Somali piracy update
By IBI Magazine/Michael Howorth
New evidence in from Somalia makes it clear that the yacht attacked by pirates in the Gulf of Aden on December 17 managed to evade capture and has arrived safely at the port of Salalah in Oman.
Speaking exclusively to IBI, Andrew Mwangura, who works for the Kenya-based East African Seafarers Assistance programme, told us that the yacht was carrying Yemeni coastguard officers who had been contracted on board as ship-riders. It was they who opened fire on an approaching skiff after radio-warnings transmitted by the yacht were not adhered to and the skiff continued to maintain a collision course even after the yacht had made several course adjustments.

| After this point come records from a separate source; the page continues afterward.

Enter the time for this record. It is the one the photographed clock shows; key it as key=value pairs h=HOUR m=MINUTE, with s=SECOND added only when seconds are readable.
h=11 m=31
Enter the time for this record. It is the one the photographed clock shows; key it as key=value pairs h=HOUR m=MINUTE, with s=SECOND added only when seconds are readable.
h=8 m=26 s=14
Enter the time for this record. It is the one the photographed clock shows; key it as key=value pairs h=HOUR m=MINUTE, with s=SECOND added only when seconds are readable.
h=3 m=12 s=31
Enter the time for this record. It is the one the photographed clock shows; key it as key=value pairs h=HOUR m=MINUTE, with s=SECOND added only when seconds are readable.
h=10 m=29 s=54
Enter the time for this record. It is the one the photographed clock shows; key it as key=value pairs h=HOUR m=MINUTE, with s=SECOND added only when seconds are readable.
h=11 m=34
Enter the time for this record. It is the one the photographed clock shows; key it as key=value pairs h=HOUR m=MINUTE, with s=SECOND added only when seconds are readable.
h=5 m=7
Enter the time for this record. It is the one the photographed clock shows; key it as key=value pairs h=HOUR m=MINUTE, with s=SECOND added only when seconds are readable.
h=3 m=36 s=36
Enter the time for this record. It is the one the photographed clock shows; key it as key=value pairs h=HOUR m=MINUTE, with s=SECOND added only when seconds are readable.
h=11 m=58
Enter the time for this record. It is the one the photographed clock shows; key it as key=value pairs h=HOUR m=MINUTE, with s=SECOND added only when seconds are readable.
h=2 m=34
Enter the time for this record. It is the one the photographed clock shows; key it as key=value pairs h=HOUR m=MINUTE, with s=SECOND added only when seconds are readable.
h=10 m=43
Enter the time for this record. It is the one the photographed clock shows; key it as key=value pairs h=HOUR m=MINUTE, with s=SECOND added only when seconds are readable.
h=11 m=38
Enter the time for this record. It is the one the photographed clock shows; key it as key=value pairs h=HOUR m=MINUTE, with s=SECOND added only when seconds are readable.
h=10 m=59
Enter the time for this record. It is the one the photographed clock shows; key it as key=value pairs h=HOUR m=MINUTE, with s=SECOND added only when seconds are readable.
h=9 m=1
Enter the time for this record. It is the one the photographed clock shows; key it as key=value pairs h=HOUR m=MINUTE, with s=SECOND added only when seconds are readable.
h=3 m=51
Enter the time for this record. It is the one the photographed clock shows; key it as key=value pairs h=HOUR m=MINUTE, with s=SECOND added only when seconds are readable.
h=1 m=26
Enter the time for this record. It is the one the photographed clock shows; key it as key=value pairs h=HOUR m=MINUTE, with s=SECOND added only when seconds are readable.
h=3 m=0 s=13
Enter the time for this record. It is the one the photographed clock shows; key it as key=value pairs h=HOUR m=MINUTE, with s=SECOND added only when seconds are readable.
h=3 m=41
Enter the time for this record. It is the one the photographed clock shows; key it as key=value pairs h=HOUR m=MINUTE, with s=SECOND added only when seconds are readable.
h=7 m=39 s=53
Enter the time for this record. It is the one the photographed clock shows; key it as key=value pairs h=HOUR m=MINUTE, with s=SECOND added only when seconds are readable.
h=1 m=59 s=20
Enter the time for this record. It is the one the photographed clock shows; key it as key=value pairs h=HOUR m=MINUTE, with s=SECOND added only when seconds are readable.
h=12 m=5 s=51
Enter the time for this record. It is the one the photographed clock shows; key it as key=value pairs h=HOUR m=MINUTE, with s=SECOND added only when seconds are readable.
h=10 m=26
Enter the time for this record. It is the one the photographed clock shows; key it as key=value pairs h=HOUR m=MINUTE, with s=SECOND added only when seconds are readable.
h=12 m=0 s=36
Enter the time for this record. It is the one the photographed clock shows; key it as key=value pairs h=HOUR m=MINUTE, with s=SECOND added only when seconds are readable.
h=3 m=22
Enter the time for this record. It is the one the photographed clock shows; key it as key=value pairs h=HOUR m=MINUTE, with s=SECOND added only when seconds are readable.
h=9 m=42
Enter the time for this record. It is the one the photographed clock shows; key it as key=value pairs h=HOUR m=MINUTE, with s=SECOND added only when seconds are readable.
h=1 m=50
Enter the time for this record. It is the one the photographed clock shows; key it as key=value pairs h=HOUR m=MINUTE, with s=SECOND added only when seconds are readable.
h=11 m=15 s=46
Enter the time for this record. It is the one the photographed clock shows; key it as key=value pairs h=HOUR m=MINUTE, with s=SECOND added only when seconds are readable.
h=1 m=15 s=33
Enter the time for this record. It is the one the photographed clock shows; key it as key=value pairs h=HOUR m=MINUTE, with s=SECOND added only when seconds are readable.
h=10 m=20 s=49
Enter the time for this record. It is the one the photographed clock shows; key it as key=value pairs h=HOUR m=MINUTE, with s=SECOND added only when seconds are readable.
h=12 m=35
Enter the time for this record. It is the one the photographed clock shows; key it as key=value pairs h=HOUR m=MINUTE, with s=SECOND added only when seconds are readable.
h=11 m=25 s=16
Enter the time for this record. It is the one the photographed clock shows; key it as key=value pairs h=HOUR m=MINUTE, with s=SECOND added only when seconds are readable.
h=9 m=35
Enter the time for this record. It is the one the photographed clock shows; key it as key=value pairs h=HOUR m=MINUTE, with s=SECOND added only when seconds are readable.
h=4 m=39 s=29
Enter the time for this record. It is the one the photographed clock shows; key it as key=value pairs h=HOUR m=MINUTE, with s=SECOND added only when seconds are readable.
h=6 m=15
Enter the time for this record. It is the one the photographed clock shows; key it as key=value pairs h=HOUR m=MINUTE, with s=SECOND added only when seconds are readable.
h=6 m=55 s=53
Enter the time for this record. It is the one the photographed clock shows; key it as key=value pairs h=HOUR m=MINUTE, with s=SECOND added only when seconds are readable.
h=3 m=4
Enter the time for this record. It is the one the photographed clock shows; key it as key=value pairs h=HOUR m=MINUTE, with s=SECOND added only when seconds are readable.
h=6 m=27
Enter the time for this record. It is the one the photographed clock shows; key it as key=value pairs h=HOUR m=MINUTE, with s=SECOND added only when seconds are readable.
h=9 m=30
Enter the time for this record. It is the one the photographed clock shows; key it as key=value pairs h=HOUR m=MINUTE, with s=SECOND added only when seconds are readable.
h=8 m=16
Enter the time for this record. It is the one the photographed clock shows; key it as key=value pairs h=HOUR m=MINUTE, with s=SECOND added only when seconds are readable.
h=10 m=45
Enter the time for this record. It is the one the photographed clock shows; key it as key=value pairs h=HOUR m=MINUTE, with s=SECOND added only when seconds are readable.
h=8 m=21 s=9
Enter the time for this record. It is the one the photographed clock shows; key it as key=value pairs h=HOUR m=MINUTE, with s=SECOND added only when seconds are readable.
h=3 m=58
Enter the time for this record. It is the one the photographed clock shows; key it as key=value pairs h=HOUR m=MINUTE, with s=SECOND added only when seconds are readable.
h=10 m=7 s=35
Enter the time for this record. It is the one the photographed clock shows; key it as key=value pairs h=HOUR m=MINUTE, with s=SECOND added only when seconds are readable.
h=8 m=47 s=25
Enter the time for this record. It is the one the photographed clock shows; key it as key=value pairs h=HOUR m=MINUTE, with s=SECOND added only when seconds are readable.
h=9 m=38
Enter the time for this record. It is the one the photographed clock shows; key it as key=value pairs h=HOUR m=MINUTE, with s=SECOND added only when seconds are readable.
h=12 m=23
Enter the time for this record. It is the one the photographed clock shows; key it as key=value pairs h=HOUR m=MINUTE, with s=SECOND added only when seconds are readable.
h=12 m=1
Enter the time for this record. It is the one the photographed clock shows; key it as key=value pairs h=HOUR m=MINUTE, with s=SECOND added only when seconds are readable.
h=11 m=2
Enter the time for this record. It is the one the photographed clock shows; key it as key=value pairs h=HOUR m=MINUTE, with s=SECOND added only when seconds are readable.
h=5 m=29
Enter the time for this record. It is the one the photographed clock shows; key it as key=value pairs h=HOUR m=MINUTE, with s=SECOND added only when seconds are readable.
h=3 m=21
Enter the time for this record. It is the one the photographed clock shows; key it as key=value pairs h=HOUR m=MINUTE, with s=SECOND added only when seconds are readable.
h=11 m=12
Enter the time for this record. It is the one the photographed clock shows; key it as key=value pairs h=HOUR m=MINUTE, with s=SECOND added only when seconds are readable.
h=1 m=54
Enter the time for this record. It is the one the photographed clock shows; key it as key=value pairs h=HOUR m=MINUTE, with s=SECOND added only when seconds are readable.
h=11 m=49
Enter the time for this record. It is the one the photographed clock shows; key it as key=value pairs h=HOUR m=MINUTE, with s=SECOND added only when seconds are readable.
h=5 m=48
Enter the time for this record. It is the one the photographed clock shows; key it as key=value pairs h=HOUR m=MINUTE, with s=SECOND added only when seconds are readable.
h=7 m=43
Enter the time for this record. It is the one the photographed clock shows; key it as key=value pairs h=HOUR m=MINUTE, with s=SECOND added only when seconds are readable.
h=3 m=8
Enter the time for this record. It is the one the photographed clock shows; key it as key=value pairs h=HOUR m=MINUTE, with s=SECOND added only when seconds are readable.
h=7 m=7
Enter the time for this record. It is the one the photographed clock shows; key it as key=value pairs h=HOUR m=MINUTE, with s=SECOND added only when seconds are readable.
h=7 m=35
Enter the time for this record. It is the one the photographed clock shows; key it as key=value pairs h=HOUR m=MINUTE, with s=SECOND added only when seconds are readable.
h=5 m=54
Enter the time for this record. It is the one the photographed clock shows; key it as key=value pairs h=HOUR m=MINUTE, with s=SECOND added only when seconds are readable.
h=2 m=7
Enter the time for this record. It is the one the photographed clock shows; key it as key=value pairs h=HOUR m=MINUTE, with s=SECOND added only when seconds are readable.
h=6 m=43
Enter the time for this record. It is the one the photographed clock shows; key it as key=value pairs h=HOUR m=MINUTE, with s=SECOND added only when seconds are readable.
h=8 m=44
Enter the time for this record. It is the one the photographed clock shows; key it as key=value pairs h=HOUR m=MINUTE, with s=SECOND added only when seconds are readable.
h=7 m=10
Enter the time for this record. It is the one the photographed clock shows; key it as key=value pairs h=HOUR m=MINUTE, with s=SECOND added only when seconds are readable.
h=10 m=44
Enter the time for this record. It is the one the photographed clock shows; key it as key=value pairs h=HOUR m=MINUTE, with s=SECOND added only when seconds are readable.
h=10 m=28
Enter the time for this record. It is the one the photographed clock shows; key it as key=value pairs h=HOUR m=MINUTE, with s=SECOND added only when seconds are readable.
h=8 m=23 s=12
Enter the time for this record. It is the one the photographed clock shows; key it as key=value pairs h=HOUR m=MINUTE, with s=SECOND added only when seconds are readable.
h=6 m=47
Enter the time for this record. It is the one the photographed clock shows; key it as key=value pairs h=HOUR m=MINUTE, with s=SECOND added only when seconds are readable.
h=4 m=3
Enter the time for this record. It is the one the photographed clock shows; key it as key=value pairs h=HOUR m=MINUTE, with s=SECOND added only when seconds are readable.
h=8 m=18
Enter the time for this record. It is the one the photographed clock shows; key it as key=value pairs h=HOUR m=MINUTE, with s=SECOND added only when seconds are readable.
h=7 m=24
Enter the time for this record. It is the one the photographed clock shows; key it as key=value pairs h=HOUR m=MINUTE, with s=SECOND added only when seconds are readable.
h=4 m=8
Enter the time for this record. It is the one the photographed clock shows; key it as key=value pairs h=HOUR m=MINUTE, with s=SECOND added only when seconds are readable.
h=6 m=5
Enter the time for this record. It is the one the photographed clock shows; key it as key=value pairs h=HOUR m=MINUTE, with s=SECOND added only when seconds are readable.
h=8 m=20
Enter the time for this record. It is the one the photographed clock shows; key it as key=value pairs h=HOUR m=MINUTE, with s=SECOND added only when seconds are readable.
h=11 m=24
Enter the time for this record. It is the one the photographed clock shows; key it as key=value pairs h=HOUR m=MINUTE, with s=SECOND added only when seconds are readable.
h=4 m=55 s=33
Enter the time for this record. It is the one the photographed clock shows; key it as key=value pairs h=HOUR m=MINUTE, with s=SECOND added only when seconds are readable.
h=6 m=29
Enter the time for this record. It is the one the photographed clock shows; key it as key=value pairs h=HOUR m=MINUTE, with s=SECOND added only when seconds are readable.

The skiff eventually turned away after several shots were fired and did not return. The yacht was then able to disembark the guards at a Yemen border-port before proceeding undisturbed to her final destination. We are still not able to confirm with accuracy the name, size or nationality of the yacht, nor do we know how many crew were on board at the time of the attack.
Meanwhile, Mwangura tells us that negotiations for the release of several cargo ship crews taken hostage in the Gulf of Aden continue with debates on how the ransoms will be delivered. “There are two methods which have been approved by the pirates,” he said. “The gunmen are demanding the money be dropped by air from a helicopter or plane in a balloon that will not sink, or for the ransom to be delivered by ship.” Mwangura believes that delivery from the air is the most likely of methods to be used.